Somewhere along the way, the Lord brought to mind a passage I had led students through at our Urban Project over Spring Break this year – Acts 16 – the beginning of the church at Philippi through Paul’s interactions with Lydia. I love this story for so many reasons, but mostly because Paul’s normal plans for engaging a city fell apart right from the beginning. He normally went into town and looked for a synagogue from which to preach the Gospel. When he showed up in Philippi, there weren’t enough Jewish men to even have a synagogue. What do you do as a foreigner in a new place when your previous strategies can’t get you in the door?
Luke tells us that Paul went to where he could find “a place of prayer.” From that place, a riverside gathering of faithful women (not men!), the church at Philippi came into being. Everything came out of that place of prayer. Their interaction with the slave girl that leads to the conversion of the jailer later on in Acts 16 also began as they were on their way to the place of prayer.
This story came rushing back into my mind one day while feeling helplessly uncertain of my role on campus and I remembered back to my first time at Flo Valley, when the Lord showed me this soccer field just off the edge of campus. I remember feeling a serene sense of peace and acceptance in that place, like Jesus just wanted me to linger there awhile. It was one of the evidences to me that the Lord was calling me to Flo Valley – the presence of this peaceful place where the Spirit seemed to be so tangible to me. Perhaps this could be my place of prayer. Maybe the Lord would bring me a Lydia – some insider to the campus who would be receptive to the Gospel and through whom the entire campus might be reached by Jesus.
So to the soccer fields I go, every morning before I do anything else at Flo Valley. No more running from meeting to meeting, hoping my theology and experience and “eloquent speech” can carry me through to whatever “ministry success” I hope to find that day. I am learning to stop, to listen, to wait for the Lord. I am learning that these moments of prayer and preparation are themselves part of the calling – that the Lord desires to shape me in silence, stillness, and dependence as much as he desires to reach the campus in word, deed, and power.

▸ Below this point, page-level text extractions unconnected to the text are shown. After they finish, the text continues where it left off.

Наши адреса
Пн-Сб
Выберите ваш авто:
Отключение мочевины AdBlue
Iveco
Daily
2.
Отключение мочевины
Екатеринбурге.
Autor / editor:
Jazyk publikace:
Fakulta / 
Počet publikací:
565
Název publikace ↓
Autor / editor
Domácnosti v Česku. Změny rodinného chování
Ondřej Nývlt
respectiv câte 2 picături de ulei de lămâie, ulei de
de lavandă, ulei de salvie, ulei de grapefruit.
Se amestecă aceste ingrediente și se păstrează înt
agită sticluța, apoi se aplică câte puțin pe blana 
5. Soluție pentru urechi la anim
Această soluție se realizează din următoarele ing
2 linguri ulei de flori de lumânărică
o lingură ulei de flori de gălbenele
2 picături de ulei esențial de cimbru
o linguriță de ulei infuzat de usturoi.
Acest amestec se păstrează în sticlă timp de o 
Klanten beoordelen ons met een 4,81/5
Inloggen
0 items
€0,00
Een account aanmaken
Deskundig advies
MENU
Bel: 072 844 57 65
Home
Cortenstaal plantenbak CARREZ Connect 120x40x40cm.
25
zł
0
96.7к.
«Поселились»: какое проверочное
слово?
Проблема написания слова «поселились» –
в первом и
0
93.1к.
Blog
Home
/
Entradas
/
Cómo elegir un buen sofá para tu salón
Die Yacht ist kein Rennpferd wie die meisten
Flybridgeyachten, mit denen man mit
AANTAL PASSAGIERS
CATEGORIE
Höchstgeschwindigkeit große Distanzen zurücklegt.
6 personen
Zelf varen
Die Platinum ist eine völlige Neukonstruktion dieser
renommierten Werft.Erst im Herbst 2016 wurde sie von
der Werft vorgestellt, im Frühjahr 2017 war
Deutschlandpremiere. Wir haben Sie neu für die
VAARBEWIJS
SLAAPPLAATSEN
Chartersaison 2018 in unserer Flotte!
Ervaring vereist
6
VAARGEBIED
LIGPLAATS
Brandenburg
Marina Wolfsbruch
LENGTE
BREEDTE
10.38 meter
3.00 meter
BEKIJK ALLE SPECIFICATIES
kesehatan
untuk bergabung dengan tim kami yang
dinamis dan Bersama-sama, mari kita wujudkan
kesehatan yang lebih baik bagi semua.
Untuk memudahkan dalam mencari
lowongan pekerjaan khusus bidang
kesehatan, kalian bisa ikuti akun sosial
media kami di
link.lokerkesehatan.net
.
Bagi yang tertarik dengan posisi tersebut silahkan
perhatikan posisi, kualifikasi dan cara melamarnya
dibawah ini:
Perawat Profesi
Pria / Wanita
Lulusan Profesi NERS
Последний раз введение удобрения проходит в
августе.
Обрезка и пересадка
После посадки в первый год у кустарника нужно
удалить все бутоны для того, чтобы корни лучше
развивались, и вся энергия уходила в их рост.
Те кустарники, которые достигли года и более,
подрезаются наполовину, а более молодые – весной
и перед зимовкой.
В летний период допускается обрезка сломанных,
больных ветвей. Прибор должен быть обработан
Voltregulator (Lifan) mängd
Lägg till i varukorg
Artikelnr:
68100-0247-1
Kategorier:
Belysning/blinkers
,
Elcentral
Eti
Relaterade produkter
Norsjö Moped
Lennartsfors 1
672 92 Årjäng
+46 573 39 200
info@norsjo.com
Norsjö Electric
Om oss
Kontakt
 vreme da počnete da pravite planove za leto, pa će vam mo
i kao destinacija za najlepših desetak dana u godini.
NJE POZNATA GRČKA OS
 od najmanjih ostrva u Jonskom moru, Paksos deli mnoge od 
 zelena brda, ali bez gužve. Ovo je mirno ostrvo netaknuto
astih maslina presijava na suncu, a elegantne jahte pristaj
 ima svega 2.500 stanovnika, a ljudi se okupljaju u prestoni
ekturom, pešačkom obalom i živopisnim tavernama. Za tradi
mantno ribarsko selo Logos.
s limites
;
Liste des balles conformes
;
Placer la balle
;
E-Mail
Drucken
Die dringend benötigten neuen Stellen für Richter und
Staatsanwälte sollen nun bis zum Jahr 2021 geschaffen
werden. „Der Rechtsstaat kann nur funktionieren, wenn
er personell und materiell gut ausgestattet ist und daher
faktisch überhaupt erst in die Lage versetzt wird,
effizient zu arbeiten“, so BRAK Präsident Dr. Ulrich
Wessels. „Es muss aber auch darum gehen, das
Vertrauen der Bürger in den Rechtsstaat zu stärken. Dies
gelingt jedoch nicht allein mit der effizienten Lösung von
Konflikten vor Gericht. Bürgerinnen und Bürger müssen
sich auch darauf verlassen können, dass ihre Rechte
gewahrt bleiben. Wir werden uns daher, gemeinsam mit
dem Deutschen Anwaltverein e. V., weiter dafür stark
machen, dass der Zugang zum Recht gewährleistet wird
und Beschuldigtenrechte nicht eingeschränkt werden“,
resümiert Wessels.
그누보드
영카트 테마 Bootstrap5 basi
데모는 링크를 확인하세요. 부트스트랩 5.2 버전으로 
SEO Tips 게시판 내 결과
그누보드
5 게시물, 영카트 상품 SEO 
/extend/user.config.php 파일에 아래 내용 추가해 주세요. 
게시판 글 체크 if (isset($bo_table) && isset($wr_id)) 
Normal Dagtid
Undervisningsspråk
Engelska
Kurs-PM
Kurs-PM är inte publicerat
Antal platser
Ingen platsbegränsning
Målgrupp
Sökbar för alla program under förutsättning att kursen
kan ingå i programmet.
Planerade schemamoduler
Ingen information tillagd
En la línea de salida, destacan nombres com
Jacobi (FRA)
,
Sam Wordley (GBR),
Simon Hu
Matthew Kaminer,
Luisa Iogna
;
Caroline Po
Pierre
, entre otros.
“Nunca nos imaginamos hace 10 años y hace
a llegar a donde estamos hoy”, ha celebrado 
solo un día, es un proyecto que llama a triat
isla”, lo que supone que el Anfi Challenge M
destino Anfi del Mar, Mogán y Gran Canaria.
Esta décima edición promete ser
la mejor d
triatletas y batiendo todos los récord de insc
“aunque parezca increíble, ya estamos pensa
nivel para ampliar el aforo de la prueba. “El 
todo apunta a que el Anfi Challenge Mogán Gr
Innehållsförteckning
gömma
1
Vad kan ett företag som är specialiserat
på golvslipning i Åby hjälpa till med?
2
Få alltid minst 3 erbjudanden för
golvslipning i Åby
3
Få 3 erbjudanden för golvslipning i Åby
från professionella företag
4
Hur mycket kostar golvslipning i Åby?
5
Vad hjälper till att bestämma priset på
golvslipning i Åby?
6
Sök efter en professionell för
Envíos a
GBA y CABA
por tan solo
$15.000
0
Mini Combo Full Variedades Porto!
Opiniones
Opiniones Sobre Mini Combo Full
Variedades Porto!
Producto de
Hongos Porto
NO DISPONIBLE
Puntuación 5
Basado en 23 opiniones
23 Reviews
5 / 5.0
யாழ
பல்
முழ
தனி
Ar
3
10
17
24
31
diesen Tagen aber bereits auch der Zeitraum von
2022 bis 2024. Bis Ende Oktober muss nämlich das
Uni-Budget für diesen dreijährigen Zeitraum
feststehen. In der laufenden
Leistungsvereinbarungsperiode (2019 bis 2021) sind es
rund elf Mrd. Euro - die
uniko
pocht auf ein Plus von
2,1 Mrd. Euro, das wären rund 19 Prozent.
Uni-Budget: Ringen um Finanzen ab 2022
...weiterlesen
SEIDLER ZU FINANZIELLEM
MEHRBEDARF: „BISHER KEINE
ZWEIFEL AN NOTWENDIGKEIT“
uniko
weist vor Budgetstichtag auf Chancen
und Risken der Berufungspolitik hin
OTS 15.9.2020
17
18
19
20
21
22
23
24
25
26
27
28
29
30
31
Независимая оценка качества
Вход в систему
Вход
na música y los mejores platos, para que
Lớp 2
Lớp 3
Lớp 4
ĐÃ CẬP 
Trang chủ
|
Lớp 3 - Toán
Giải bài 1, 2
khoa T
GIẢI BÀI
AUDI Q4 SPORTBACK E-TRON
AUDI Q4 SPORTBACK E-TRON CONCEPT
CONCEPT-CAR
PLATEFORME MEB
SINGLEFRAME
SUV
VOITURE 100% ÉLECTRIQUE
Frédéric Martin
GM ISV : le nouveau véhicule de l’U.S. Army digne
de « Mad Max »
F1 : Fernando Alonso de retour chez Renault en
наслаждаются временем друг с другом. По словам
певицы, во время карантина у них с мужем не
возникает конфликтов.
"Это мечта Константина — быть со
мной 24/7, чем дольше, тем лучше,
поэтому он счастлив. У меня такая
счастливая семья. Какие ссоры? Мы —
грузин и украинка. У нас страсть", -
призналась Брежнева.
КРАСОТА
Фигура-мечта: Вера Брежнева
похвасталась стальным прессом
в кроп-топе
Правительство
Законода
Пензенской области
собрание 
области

It is from this place that I have seen the Lord do incredible things, even small ones, this semester. It is at this place that my co-workers, alumni from SLU, local pastors, and other friends have met me to prayer-walk the campus. It is at this place that many conversations with intrigued seekers, politely uninterested skeptics, and even a few believing professors have taken shape. I’m not sure if we’ve found our Lydia yet, but I feel like I at least know how we will.